Required task:
Write out again the stretch of the broker-fees text from "Since many stockbrokers" through "on transaction fees.", replacing "unauthorized" with "unapproved" wherever it occurs.

Excerpt:
──────────

What to Do if You Think Your Stockbroker Is Charging Excessive Markups or Commissions on Securities
What is FINRA Rule 2010? FINRA Rule 2010 is a broad, sweeping rule that is utilized to address misconduct that is not directly addressed by another FINRA rule. The rule is centered around the use of ethical business practices by brokers and financial institutions....read more
Working with a stockbroker takes a level of trust. You could be trusting them to invest thousands, hundreds of thousands, or even millions of dollars of your money. Of course, a broker is permitted to take a fee for their services, but sometimes these fees and charges become excessive and suspicious. Some brokers may be involved in price gouging or other underhanded techniques which cause you financial setbacks or serious financial harm. For help seeking compensation for these kinds of errors, or for help understanding whether you’ve been victimized, contact our FINRA arbitration lawyers at Epperson & Greenidge today.
Is My Stockbroker Overcharging?
Many stockbrokers use fees that are charged for each transaction they make on your behalf. This means that the more stocks you buy or sell, the more your broker will make from serving you. If your stocks lie dormant for a long period, this may mean your broker doesn’t get many fees at all. Some brokerage agreements may deal with this by charging other fees, such as hourly charges for work done on your portfolio. In this system, there are some telltale signs of overcharging to look out for.
It is important to read your brokerage agreement and understand the fees you should be facing. When you start working with a stockbroker, you may need to sign a contract dictating the terms of the relationship and how the broker gets paid. This could dictate an annual fee, a retainer fee, hourly fees, or, more commonly, transactional fees. Many of the details could be hidden in fine print or within stacks of documents, which may make it hard to find what you should be paying. Regardless, if you end up paying more than was agreed upon, you may have a problem. If you are hit with additional fees, these could be illegal or unjustified expenses you never agreed to.
Since many stockbrokers are paid per transaction, they have a clear incentive to create as many transactions as possible. Brokers may step in and substitute their judgement for your own, buying and selling your stocks at will. These unauthorized transactions could cause damage to your investments, or at least constitute a breach of contract.
In some cases, this may even result in seriously unethical abuses. With per-transaction fees, brokers may go beyond a few unauthorized purchases, trades, or sales and make dozens or hundreds of transactions without your knowledge. This “trade churning” can mean you get stuck with a brokerage bill for each transaction. Some of these transactions may even be repeated buying and selling of the same stock, so that you don’t really lose money on the value of the stock – but that means you certainly lose money on transaction fees.

──────────

Listed records:
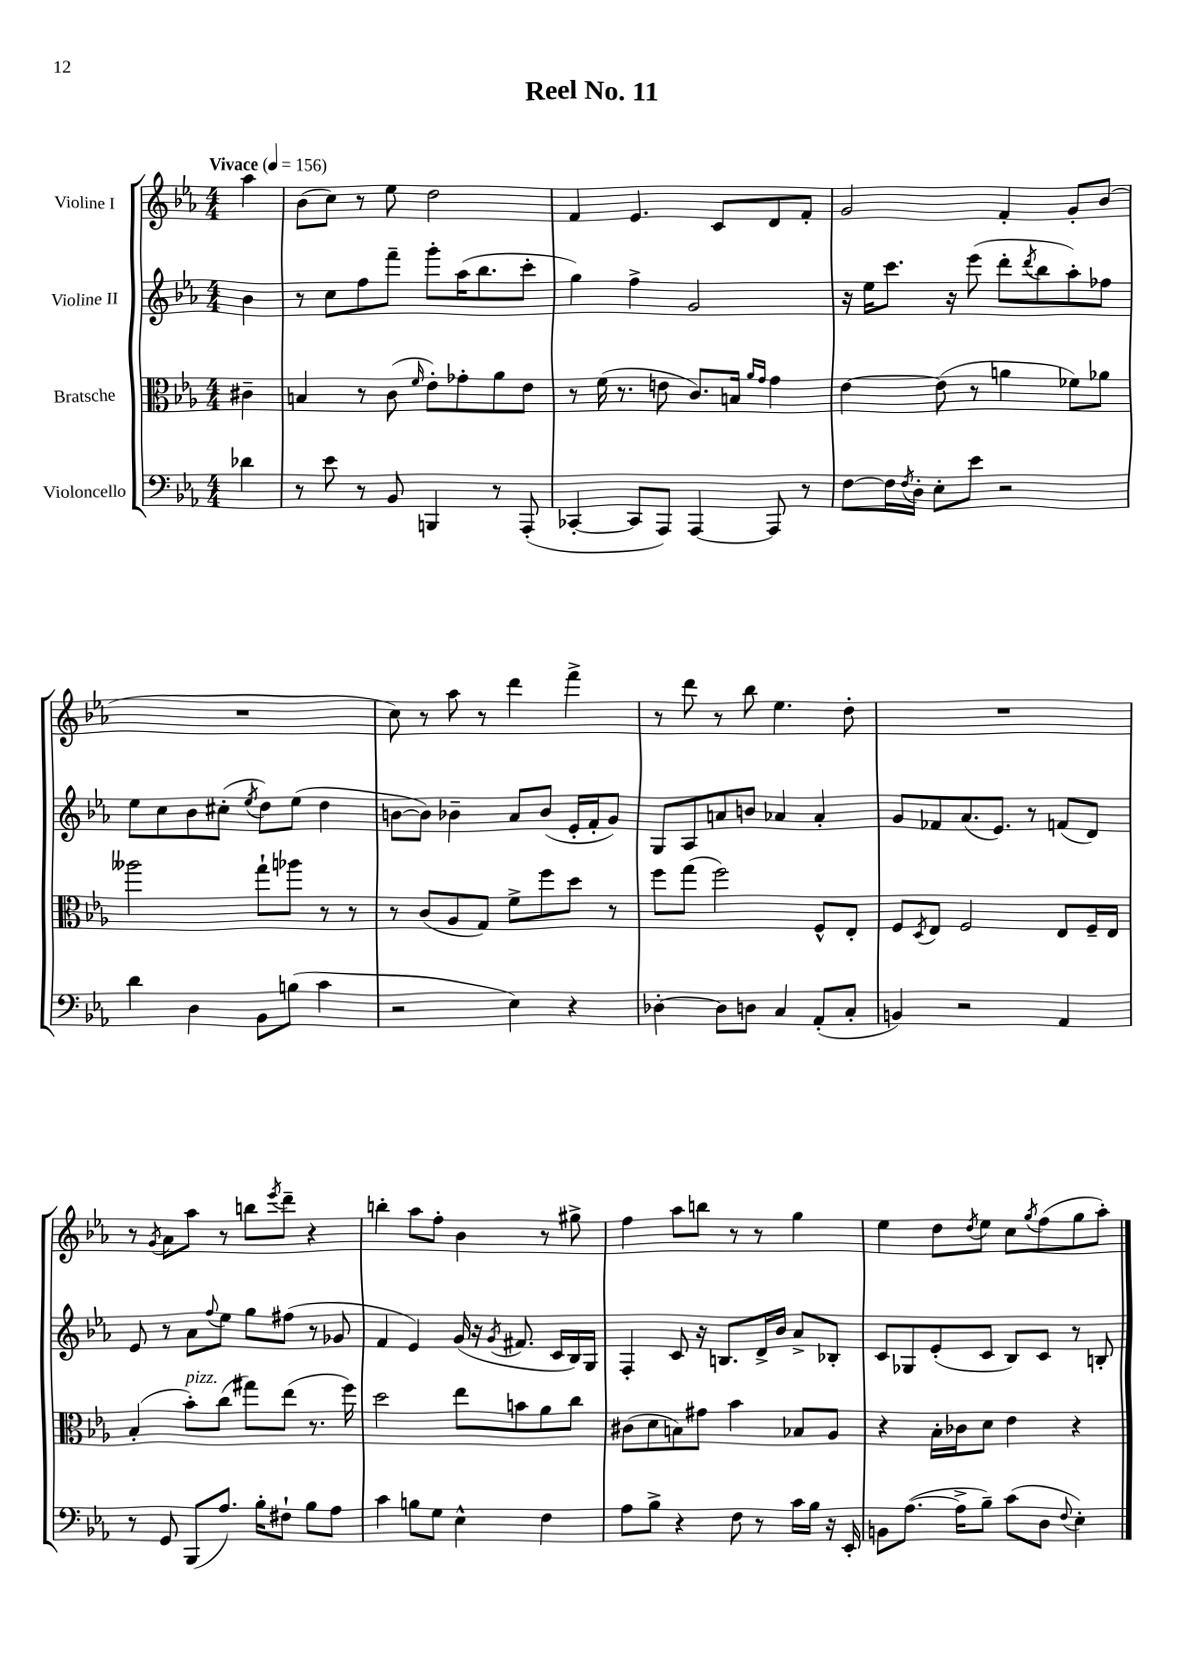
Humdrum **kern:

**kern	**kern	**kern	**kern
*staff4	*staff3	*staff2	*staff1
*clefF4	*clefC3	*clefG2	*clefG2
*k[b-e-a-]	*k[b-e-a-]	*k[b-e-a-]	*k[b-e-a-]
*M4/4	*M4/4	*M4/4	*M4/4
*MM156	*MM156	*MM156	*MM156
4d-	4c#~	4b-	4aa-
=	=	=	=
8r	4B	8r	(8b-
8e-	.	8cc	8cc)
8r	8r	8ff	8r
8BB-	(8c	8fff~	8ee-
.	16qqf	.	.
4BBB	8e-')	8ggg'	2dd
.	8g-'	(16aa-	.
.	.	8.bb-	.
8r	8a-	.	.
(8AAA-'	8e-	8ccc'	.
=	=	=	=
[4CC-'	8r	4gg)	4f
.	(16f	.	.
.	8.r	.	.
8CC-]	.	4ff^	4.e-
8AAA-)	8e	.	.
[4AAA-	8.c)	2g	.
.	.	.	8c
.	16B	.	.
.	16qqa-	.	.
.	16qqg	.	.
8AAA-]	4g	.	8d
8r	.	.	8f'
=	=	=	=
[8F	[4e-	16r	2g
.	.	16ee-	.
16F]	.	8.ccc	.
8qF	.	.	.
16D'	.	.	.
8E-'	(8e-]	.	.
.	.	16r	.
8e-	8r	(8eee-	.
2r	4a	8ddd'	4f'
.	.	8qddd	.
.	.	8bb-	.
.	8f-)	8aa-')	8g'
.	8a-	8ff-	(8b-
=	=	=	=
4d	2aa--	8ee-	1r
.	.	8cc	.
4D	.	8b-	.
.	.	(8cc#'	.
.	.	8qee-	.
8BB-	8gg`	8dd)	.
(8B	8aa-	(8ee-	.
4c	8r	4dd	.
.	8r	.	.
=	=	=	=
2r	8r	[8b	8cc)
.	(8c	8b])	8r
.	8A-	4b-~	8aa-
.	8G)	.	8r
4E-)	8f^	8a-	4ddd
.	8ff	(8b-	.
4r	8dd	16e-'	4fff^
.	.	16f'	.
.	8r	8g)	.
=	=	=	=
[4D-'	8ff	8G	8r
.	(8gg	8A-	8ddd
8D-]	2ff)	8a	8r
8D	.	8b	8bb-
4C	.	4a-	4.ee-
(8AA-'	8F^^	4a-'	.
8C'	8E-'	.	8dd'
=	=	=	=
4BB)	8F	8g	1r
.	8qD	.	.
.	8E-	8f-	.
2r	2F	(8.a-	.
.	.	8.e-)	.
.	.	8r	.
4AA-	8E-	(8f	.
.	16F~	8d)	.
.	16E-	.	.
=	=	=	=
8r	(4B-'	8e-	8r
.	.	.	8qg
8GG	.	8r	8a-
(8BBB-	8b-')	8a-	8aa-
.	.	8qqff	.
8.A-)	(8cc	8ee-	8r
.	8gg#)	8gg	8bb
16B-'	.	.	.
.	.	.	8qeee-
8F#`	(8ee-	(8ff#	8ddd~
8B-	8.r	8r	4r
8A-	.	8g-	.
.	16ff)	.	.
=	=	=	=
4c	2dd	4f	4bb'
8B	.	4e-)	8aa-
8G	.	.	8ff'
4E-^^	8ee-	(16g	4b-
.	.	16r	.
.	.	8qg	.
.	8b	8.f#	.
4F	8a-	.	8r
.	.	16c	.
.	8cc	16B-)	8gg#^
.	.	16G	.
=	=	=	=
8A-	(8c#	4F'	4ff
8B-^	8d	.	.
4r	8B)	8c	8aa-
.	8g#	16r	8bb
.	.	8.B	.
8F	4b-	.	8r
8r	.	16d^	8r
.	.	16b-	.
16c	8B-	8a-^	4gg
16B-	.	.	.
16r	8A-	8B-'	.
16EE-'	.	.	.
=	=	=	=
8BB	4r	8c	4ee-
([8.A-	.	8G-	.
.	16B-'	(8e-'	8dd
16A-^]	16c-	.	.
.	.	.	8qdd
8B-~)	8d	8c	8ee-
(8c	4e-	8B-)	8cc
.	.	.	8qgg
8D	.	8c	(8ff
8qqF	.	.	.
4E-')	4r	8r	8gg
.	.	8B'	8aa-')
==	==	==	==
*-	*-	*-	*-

──────────

Task result:
Since many stockbrokers are paid per transaction, they have a clear incentive to create as many transactions as possible. Brokers may step in and substitute their judgement for your own, buying and selling your stocks at will. These unapproved transactions could cause damage to your investments, or at least constitute a breach of contract.
In some cases, this may even result in seriously unethical abuses. With per-transaction fees, brokers may go beyond a few unapproved purchases, trades, or sales and make dozens or hundreds of transactions without your knowledge. This “trade churning” can mean you get stuck with a brokerage bill for each transaction. Some of these transactions may even be repeated buying and selling of the same stock, so that you don’t really lose money on the value of the stock – but that means you certainly lose money on transaction fees.